This article was initially published in the Summer 2020 of the OCD Newsletter
By Fred Penzel, PhD
The other day, a 27-year-old named Aaron came to see me in a very anxious state. Aaron, an IT software engineer, related that he was fearful of going out in public and being seen by other people.
He described how when he was out in the street, he could not stop thinking about the way his legs moved when he walked, which ironically caused him to walk in an awkward way.
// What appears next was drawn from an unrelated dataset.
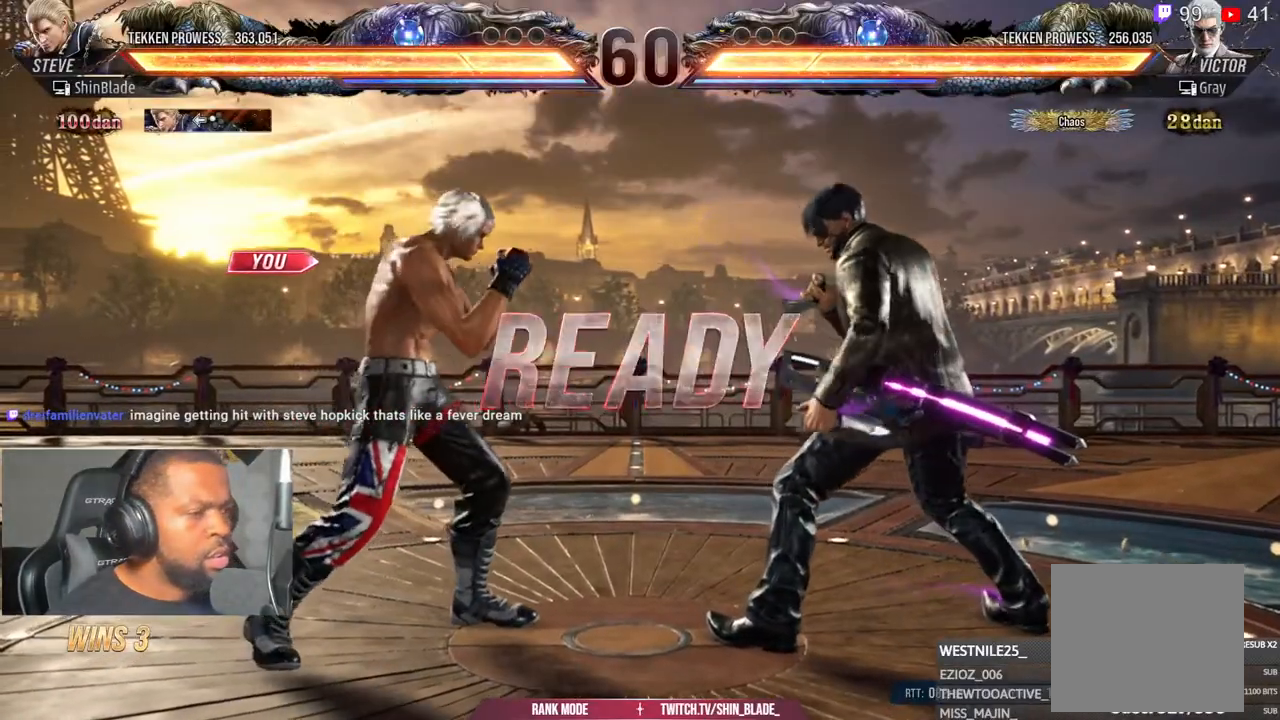
{"dt_ms": 500, "buttons": [], "left_stick": "center", "right_stick": "center", "events": []}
His thoughts questioned whether he was walking normally, suggested that he wasn’t, and that he looked weird. He further feared that people would notice this and think there was something wrong with him and end up judging him badly. The thoughts focused on such things as which foot to put forward first, how rapidly to move them, and even how he even knew how to walk at all. The thoughts were doubtful, repetitive, and intrusive, and were becoming worse, as they sometimes even occurred when he was home alone. His anxiety was also becoming increasingly unmanageable, which was no surprise. Things were now so bad that he avoided going out in public as much as possible and even had difficulty walking around the office at his job, only walking the halls after first checking that no one else was around.
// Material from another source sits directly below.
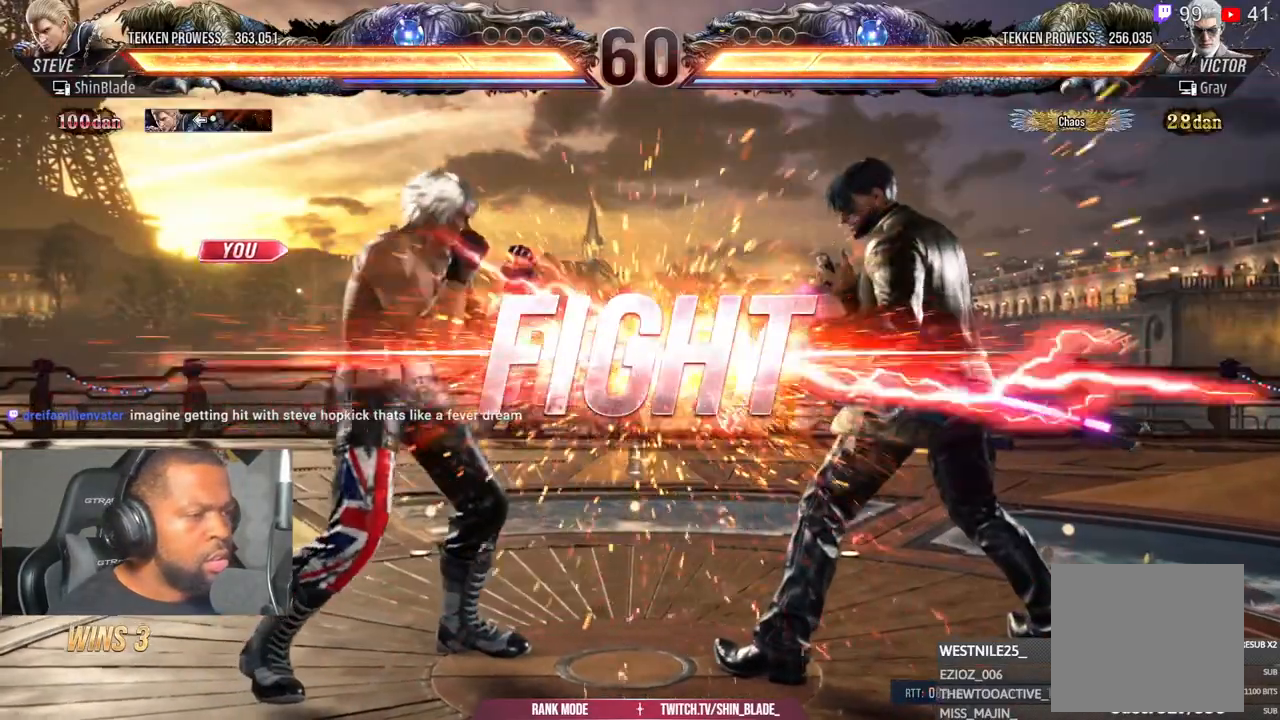
{"dt_ms": 500, "buttons": [], "left_stick": "center", "right_stick": "center", "events": []}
Aaron’s previous therapist diagnosed his problem as social anxiety, but had been unable to help him after eight months of treatment, even with recommended cognitive behavioral therapy approaches for that disorder. And upon looking it up, Aaron realized the diagnosis just didn’t fit what he was experiencing. After talking to him further and obtaining more information about his life and his symptoms, I concluded that the diagnosis was actually obsessive compulsive disorder (OCD), and given this, it was no wonder that he hadn’t been able to improve in therapy designed to treat social anxiety.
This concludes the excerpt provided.